Dataset records: Begin

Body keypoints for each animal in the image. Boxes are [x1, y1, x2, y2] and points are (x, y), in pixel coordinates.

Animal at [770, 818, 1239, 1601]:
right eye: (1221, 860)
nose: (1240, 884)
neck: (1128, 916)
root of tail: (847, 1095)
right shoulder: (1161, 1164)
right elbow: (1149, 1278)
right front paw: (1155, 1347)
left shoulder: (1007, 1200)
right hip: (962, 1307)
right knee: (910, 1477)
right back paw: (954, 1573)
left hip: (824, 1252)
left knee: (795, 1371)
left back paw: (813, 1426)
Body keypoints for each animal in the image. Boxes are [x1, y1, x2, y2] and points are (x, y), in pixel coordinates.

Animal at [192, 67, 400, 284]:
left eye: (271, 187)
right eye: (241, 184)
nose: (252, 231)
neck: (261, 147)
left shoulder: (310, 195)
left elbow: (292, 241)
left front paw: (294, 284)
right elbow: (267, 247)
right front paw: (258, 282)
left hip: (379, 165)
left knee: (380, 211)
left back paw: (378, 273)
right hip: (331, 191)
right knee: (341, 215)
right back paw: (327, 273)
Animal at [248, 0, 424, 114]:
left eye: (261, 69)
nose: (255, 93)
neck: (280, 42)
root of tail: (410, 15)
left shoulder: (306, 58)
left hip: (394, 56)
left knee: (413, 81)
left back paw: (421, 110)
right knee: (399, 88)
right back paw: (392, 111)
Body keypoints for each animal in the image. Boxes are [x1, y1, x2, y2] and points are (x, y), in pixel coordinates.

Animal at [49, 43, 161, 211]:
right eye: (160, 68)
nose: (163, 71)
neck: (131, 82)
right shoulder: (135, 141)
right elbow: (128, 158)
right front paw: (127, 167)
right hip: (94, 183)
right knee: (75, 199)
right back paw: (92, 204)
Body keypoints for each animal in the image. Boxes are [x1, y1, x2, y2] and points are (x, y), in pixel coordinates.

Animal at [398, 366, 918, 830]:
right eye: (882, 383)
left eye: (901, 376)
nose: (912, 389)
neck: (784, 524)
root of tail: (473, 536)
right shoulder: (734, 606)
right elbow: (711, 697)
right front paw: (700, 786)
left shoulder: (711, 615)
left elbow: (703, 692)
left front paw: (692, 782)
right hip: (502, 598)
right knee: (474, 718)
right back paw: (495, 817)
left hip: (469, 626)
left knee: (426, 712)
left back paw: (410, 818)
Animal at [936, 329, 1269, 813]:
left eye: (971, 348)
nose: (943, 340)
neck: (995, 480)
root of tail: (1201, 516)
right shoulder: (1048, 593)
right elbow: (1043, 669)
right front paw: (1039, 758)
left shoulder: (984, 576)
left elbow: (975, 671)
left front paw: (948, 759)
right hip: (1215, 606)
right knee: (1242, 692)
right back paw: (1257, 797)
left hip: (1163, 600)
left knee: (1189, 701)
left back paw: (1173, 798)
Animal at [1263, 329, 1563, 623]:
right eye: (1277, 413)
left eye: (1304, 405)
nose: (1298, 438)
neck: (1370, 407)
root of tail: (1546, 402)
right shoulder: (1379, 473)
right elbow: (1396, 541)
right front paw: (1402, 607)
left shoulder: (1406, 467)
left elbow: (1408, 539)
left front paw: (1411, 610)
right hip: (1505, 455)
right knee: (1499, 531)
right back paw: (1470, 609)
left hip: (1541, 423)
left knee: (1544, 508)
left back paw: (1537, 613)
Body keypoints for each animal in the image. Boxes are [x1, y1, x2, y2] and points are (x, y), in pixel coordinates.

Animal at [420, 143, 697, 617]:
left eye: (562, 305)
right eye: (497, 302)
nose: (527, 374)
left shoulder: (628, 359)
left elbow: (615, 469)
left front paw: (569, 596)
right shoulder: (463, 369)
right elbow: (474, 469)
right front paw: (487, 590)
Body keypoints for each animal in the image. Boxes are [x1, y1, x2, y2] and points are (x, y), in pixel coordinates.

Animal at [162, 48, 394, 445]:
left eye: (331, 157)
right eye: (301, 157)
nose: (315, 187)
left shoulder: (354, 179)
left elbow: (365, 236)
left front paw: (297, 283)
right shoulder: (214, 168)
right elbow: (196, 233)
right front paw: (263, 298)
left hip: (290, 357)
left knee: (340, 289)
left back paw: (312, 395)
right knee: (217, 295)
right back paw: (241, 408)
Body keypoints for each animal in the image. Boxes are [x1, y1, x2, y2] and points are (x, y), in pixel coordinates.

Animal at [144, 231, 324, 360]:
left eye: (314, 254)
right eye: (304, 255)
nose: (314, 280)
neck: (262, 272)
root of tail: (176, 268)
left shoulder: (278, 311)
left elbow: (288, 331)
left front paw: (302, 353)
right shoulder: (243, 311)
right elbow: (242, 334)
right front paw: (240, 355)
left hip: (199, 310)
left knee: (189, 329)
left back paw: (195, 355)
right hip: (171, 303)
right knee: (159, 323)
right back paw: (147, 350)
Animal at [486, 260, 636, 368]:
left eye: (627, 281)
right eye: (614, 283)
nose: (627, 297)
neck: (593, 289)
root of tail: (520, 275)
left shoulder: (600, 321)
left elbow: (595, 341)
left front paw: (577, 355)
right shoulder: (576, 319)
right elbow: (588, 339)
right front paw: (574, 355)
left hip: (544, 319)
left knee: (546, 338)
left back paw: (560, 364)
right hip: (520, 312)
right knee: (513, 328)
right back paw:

Dataset records: End

Copy the records above, keeping every word the same.

Body keypoints for each animal in the image. Boxes are [x1, y1, x2, y2] and points are (x, y), in pixel coordinates.

Animal at [770, 818, 1239, 1601]:
right eye: (1221, 860)
nose: (1240, 884)
neck: (1128, 916)
root of tail: (847, 1095)
right shoulder: (1161, 1164)
right elbow: (1149, 1278)
right front paw: (1155, 1347)
left shoulder: (1007, 1200)
right hip: (962, 1307)
right knee: (910, 1477)
right back paw: (954, 1573)
left hip: (824, 1252)
left knee: (795, 1371)
left back paw: (813, 1426)
Body keypoints for each animal in the image. Boxes are [x1, y1, x2, y2] and points are (x, y), in pixel coordinates.

Animal at [192, 67, 400, 284]:
left eye: (271, 187)
right eye: (241, 184)
nose: (252, 231)
neck: (261, 147)
left shoulder: (310, 195)
left elbow: (292, 241)
left front paw: (294, 284)
right elbow: (267, 247)
right front paw: (258, 282)
left hip: (379, 165)
left knee: (380, 211)
left back paw: (378, 273)
right hip: (331, 191)
right knee: (341, 215)
right back paw: (327, 273)
Animal at [248, 0, 424, 114]:
left eye: (261, 69)
nose: (255, 93)
neck: (280, 42)
root of tail: (410, 15)
left shoulder: (306, 58)
left hip: (394, 56)
left knee: (413, 81)
left back paw: (421, 110)
right knee: (399, 88)
right back paw: (392, 111)
Body keypoints for each animal in the image. Boxes are [x1, y1, x2, y2] and points are (x, y), in pixel coordinates.

Animal at [49, 43, 161, 211]:
right eye: (160, 68)
nose: (163, 71)
neck: (131, 82)
right shoulder: (135, 141)
right elbow: (128, 158)
right front paw: (127, 167)
right hip: (94, 183)
right knee: (75, 199)
right back paw: (92, 204)
Body keypoints for each animal in the image. Boxes are [x1, y1, x2, y2] and points are (x, y), in pixel coordinates.

Animal at [398, 366, 918, 830]:
right eye: (882, 383)
left eye: (901, 376)
nose: (912, 389)
neck: (784, 524)
root of tail: (473, 536)
right shoulder: (734, 606)
right elbow: (711, 697)
right front paw: (700, 786)
left shoulder: (711, 615)
left elbow: (703, 692)
left front paw: (692, 782)
right hip: (502, 598)
right knee: (474, 718)
right back paw: (495, 817)
left hip: (469, 626)
left knee: (426, 712)
left back paw: (410, 818)
Animal at [936, 329, 1269, 813]:
left eye: (971, 348)
nose: (943, 340)
neck: (995, 480)
root of tail: (1201, 516)
right shoulder: (1048, 593)
right elbow: (1043, 669)
right front paw: (1039, 758)
left shoulder: (984, 576)
left elbow: (975, 671)
left front paw: (948, 759)
right hip: (1215, 606)
right knee: (1242, 692)
right back paw: (1257, 797)
left hip: (1163, 600)
left knee: (1189, 701)
left back paw: (1173, 798)
Animal at [1263, 329, 1563, 623]:
right eye: (1277, 413)
left eye: (1304, 405)
nose: (1298, 438)
neck: (1370, 407)
root of tail: (1546, 402)
right shoulder: (1379, 473)
right elbow: (1396, 541)
right front paw: (1402, 607)
left shoulder: (1406, 467)
left elbow: (1408, 539)
left front paw: (1411, 610)
right hip: (1505, 455)
right knee: (1499, 531)
right back paw: (1470, 609)
left hip: (1541, 423)
left knee: (1544, 508)
left back paw: (1537, 613)
Body keypoints for each animal in the image. Boxes are [x1, y1, x2, y2] and points are (x, y), in pixel coordinates.

Animal at [420, 143, 697, 617]:
left eye: (562, 305)
right eye: (497, 302)
nose: (527, 374)
left shoulder: (628, 359)
left elbow: (615, 469)
left front paw: (569, 596)
right shoulder: (463, 369)
right elbow: (474, 469)
right front paw: (487, 590)
Body keypoints for each animal in the image. Boxes are [x1, y1, x2, y2] and points are (x, y), in pixel coordinates.

Animal at [162, 48, 394, 445]:
left eye: (331, 157)
right eye: (301, 157)
nose: (315, 187)
left shoulder: (354, 179)
left elbow: (365, 236)
left front paw: (297, 283)
right shoulder: (214, 168)
right elbow: (196, 233)
right front paw: (263, 298)
left hip: (290, 357)
left knee: (340, 289)
left back paw: (312, 395)
right knee: (217, 295)
right back paw: (241, 408)
Body keypoints for each animal in the image. Boxes are [x1, y1, x2, y2] and points are (x, y), in pixel coordinates.

Animal at [144, 231, 324, 360]:
left eye: (314, 254)
right eye: (304, 255)
nose: (314, 280)
neck: (262, 272)
root of tail: (176, 268)
left shoulder: (278, 311)
left elbow: (288, 331)
left front paw: (302, 353)
right shoulder: (243, 311)
right elbow: (242, 334)
right front paw: (240, 355)
left hip: (199, 310)
left knee: (189, 329)
left back paw: (195, 355)
right hip: (171, 303)
right knee: (159, 323)
right back paw: (147, 350)
Animal at [486, 260, 636, 368]:
left eye: (627, 281)
right eye: (614, 283)
nose: (627, 297)
neck: (593, 289)
root of tail: (520, 275)
left shoulder: (600, 321)
left elbow: (595, 341)
left front paw: (577, 355)
right shoulder: (576, 319)
right elbow: (588, 339)
right front paw: (574, 355)
left hip: (544, 319)
left knee: (546, 338)
left back paw: (560, 364)
right hip: (520, 312)
right knee: (513, 328)
right back paw:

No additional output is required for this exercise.